We should take care of discarding the row for the whole planet.

In [11]:
%%sql
SELECT AVG(population) AS average_pop, AVG(area) AS avg_area
    FROM facts
    WHERE name <> "World"

 * sqlite:///factbook.db
Done.


average_pop,avg_area
32242666.56846473,555093.546184739


We see that the average population is around 32 million and the average area is 555 thousand square kilometers.
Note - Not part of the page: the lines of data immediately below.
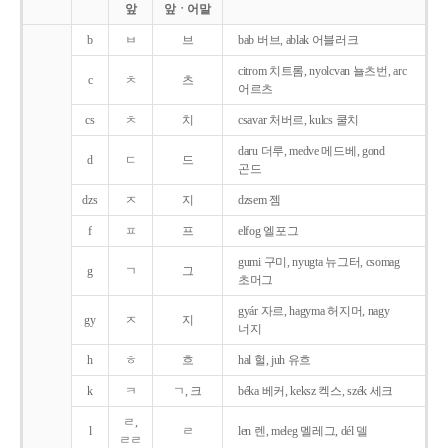
앞
앞ㆍ어말
b
ㅂ
브
bab 버브, ablak 어블러크
citrom 치트롬, nyolcvan 뇰츠번, arc
c
ㅊ
츠
어르츠
cs
ㅊ
치
csavar 처버르, kulcs 쿨치
daru 더루, medve 메드베, gond
d
ㄷ
드
곤드
dzs
ㅈ
지
dzsem 젬
f
ㅍ
프
elfog 엘포그
gumi 구미, nyugta 뉴그터, csomag
g
ㄱ
그
초머그
gyár 자르, hagyma 허지머, nagy
gy
ㅈ
지
너지
h
ㅎ
흐
hal 헐, juh 유흐
k
ㅋ
ㄱ, 크
béka 베커, keksz 켁스, szék 세크
ㄹ,
l
ㄹ
len 렌, meleg 멜레그, dél 델
ㄹㄹ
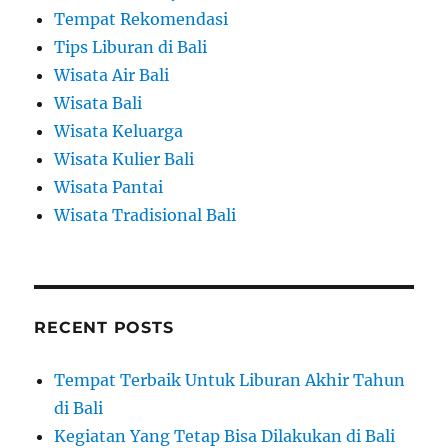
Tempat Rekomendasi
Tips Liburan di Bali
Wisata Air Bali
Wisata Bali
Wisata Keluarga
Wisata Kulier Bali
Wisata Pantai
Wisata Tradisional Bali
RECENT POSTS
Tempat Terbaik Untuk Liburan Akhir Tahun
di Bali
Kegiatan Yang Tetap Bisa Dilakukan di Bali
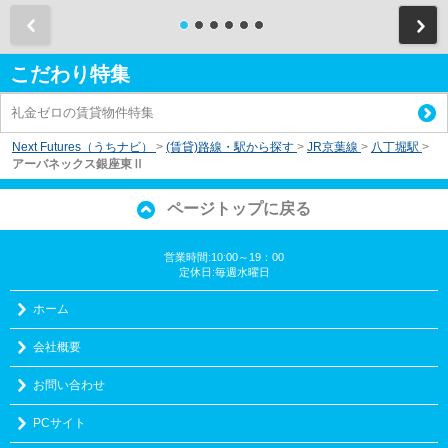
前
こだわり特集
礼金ゼロの賃貸物件特集
Next Futures（うちナビ）
>
(賃貸)路線・駅から探す
>
JR京葉線
>
八丁堀駅
>
アーバネックス銀座東Ⅱ
ページトップに戻る
営業時間:10:00～19：00
定休日:毎週水曜日
ホーム
会社概要
お問い合わせ
PCサイト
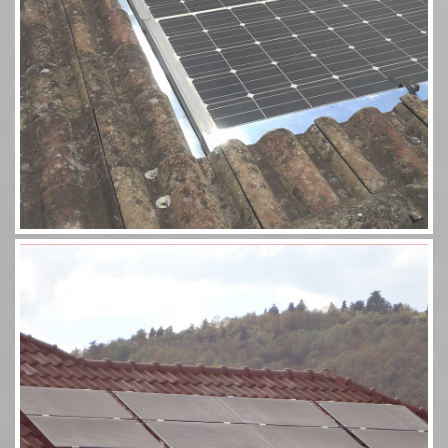
Aérosolaire 8 panneaux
## Finding Densely Populated Countries

To finish, we'll build on the query above to find countries that are densely populated. We'll identify countries that have:

- Above average values for population.
- Below average values for area.

In [17]:
%%sql
SELECT name, population
    FROM facts
    WHERE population > (SELECT AVG(population) AS average_pop
    FROM facts
    WHERE name <> "World")
    AND area < (SELECT AVG(area) AS avg_area
    FROM facts
    WHERE name <> "World")

 * sqlite:///factbook.db
Done.


name,population
Bangladesh,168957745
Germany,80854408
Iraq,37056169
Italy,61855120
Japan,126919659
"Korea, South",49115196
Morocco,33322699
Philippines,100998376
Poland,38562189
Spain,48146134


## Largest Country and Highest Growth Rate

In [21]:
%%sql

SELECT name, MAX(population) as population
    FROM facts
    WHERE name <> 'World'

 * sqlite:///factbook.db
Done.


name,population
China,1367485388


China is the largest country in the world

In [22]:
%%sql

SELECT name, MAX(population_growth) as highest_growth
FROM facts
WHERE name <> 'World'

 * sqlite:///factbook.db
Done.


name,highest_growth
South Sudan,4.02


South Sudan has the highest population growth rate. This is an emerging country!

## Water to Land Ratio

In [39]:
%%sql
SELECT name, area_water, area_land, MAX(ROUND(CAST(area_water AS FLOAT)/CAST(area_land AS FLOAT) , 4))
FROM facts
WHERE name <> 'World'

 * sqlite:///factbook.db
Done.


name,area_water,area_land,"MAX(ROUND(CAST(area_water AS FLOAT)/CAST(area_land AS FLOAT) , 4))"
British Indian Ocean Territory,54340,60,905.6667


In [41]:
%%sql
SELECT name, area_water, area_land, ROUND(CAST(area_water AS FLOAT)/CAST(area_land AS FLOAT) , 4) AS water_to_land
FROM facts
WHERE name <> 'World' AND water_to_land > 0.5

 * sqlite:///factbook.db
Done.


name,area_water,area_land,water_to_land
British Indian Ocean Territory,54340,60,905.6667
Puerto Rico,4921,8870,0.5548
Virgin Islands,1564,346,4.5202


## Which Country will add the most people to their population next year?

In [47]:
%%sql
SELECT name, MAX(population * CAST(population_growth*0.01 AS FLOAT)) AS Max_people_added
FROM facts
WHERE name <> 'World'

 * sqlite:///factbook.db
Done.


name,Max_people_added
India,15270686.1248


## Which Country have a higher death rate than birth rate?

In [49]:
%%sql
SELECT name, birth_rate,death_rate
FROM facts
WHERE name <> 'World' AND birth_rate < death_rate

 * sqlite:///factbook.db
Done.


name,birth_rate,death_rate
Austria,9.41,9.42
Belarus,10.7,13.36
Bosnia and Herzegovina,8.87,9.75
Bulgaria,8.92,14.44
Croatia,9.45,12.18
Czech Republic,9.63,10.34
Estonia,10.51,12.4
Germany,8.47,11.42
Greece,8.66,11.09
Hungary,9.16,12.73


Almost all of these countries that have a higher death rate than birth rate are European. This could indicate this generation in Europe is less inclined to have kids than the elderly generation, or an alarming health crisis.

In [53]:
%%sql
SELECT name, ROUND(CAST(population AS FLOAT)/CAST(area AS FLOAT),4) as population_by_area
FROM facts
ORDER BY population_by_area desc LIMIT 20

 * sqlite:///factbook.db
Done.


name,population_by_area
Macau,21168.9643
Monaco,15267.5
Singapore,8141.2798
Hong Kong,6445.0415
Gaza Strip,5191.8194
Gibraltar,4876.3333
Bahrain,1771.8592
Maldives,1319.6409
Malta,1310.0158
Bermuda,1299.9259


This list significantly varies from the previous density screen we did previously. This is because we looked for countries that had areas below average and population above average. This is a pure screen for the ratio population/area, so you see many more small islands and countries on this list becaues these countries populations are below average and also have small areas.